Надю Кудрявцеву указали ему как серьезную, умную девушку, и он теперь выбрал удобный случай, чтобы познакомиться. Недружелюбно, зло, высокомерно поздоровался с ним Прижанич. Виктор понял и оценил его с первого взгляда. Зато Надя сразу весело защебетала, осыпала его градом вопросов, и Виктору показалось, что он ошибся, что нарвался на обычную пустомелю и хохотушку, с которой не стоит даром времени терять. Но мало-помалу, разговорившись, он увидел, что под этой, с виду легкомысленной, праздничной веселостью действительно кроется что-то другое, ради чего стоит с нею говорить, стоит ею заняться… Разговор принял сразу оживленный характер, и, главным образом, у Нади с Виктором. Прижанич молчал, ожидал нетерпеливо, скоро ли будет выговорена эта обычная чепуха, что всегда выговаривается залпом при первом знакомстве, И не уйдут ли, на счастье, эти нежеланные собеседники. Но разговор с первых слов пошел другою дорогой. Климов не торопился уходить. Не уходил и Чудров; он примостился на подоконнике рядом с Надей и неотрывно смотрел в лицо Виктору восхищенными, влюбленными глазами; было видно, что этого Климов обработал по-настоящему, перекрестил…
– Вы у нас давно? – спросила Надя.
– Только приехал. Тут дядя у меня, телеграммой вызвал, – плел Виктор привычную басню о своем внезапном появлении с Дона.
– Что, беда какая-нибудь? – И Виктору показалось, что в глазах ее засветилось тревожное участие…
– Нет, беды никакой… Но уж такой он чудак: писем не любит писать…
Она засмеялась, засмеялся и Виктор.
– Ну, как наш бал? – продолжала она, видимо не желая ударить в грязь перед литератором. – Весело вам?
– Да что же, бал как бал, – такие везде….
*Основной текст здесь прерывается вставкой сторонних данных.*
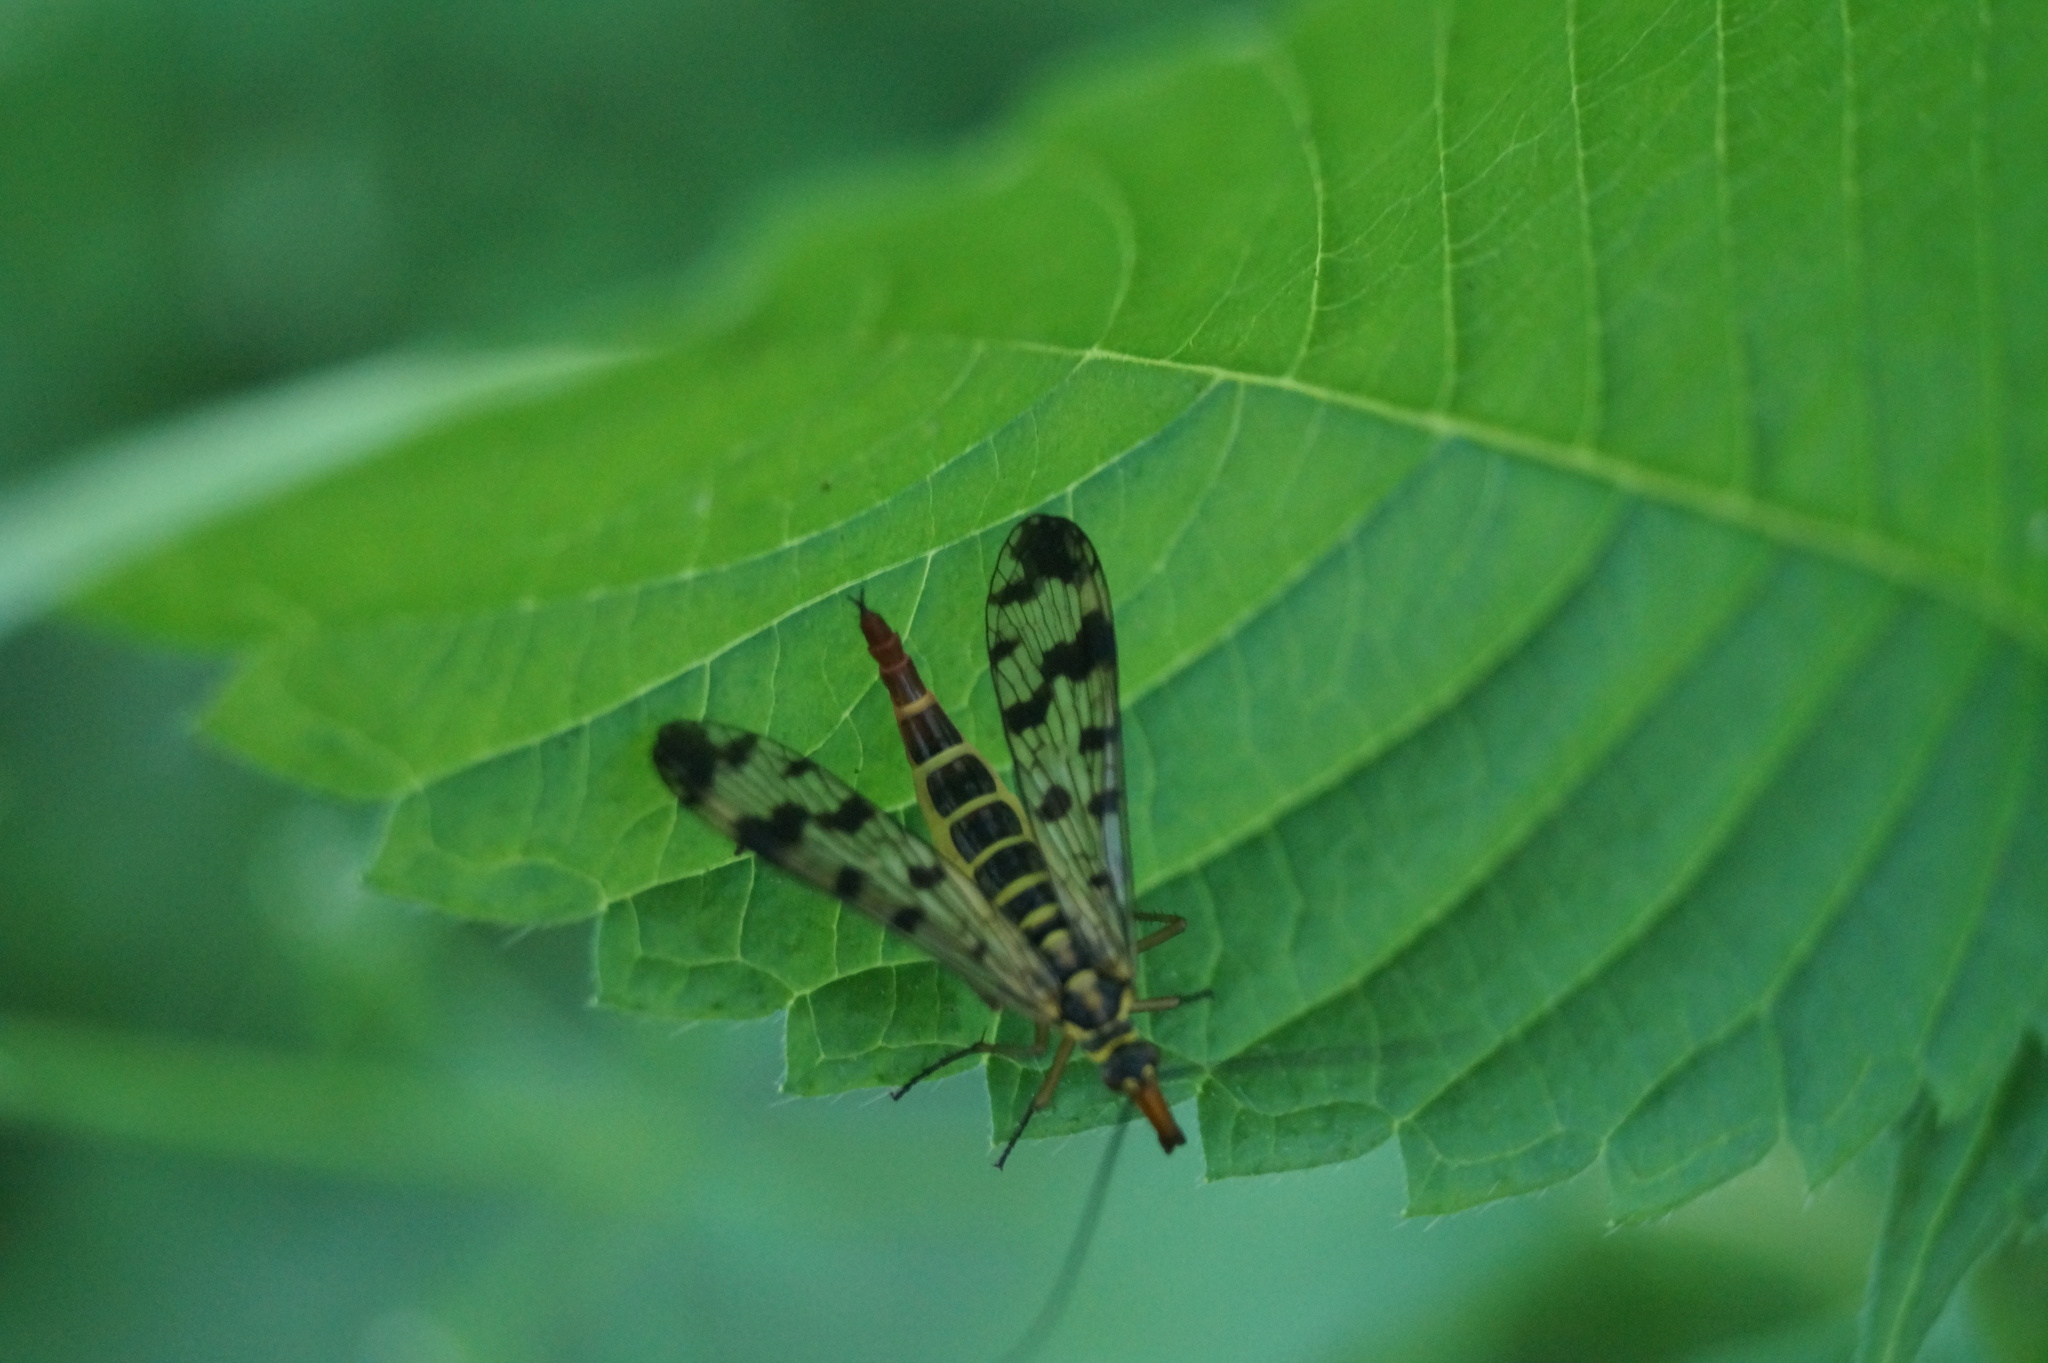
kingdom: Animalia
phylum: Arthropoda
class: Insecta
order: Mecoptera
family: Panorpidae
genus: Panorpa
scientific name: Panorpa communis
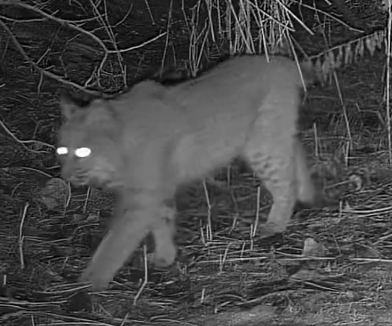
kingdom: Animalia
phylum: Chordata
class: Mammalia
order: Carnivora
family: Felidae
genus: Lynx
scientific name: Lynx rufus
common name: Bobcat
– Нет, вы все-таки поточнее: слышали речи?
– И речи слышал.
– Как батюшка-то наш расходился, а? Все вопросы в одну дугу скрутил! Чудак, он всегда у нас такой: как заведет, только слушай, чего-чего не наберет…
И Надя выжидательно примолкла, не зная, как отнесется новый знакомый к такому разговору. Прижанич, молчавший все время с презрительной миной на лице и явно недовольный приставшими собеседниками, тоже насторожился, ждал, что скажет Климов. Он чувствовал в нем своего недруга, – беспричинно, с первого взгляда, не сказав с ним еще и одного слова. И, угадывая, что Виктор батюшке больших похвал не отвесит, решил схватиться с ним на этом пункте.
– Батюшка другого сказать и не мог, – тихо ответил Климов, – у него должность такая, чтобы говорить…
– То есть что значит – «говорить»? – ехидно выплюнул Прижанич вызывающим тоном.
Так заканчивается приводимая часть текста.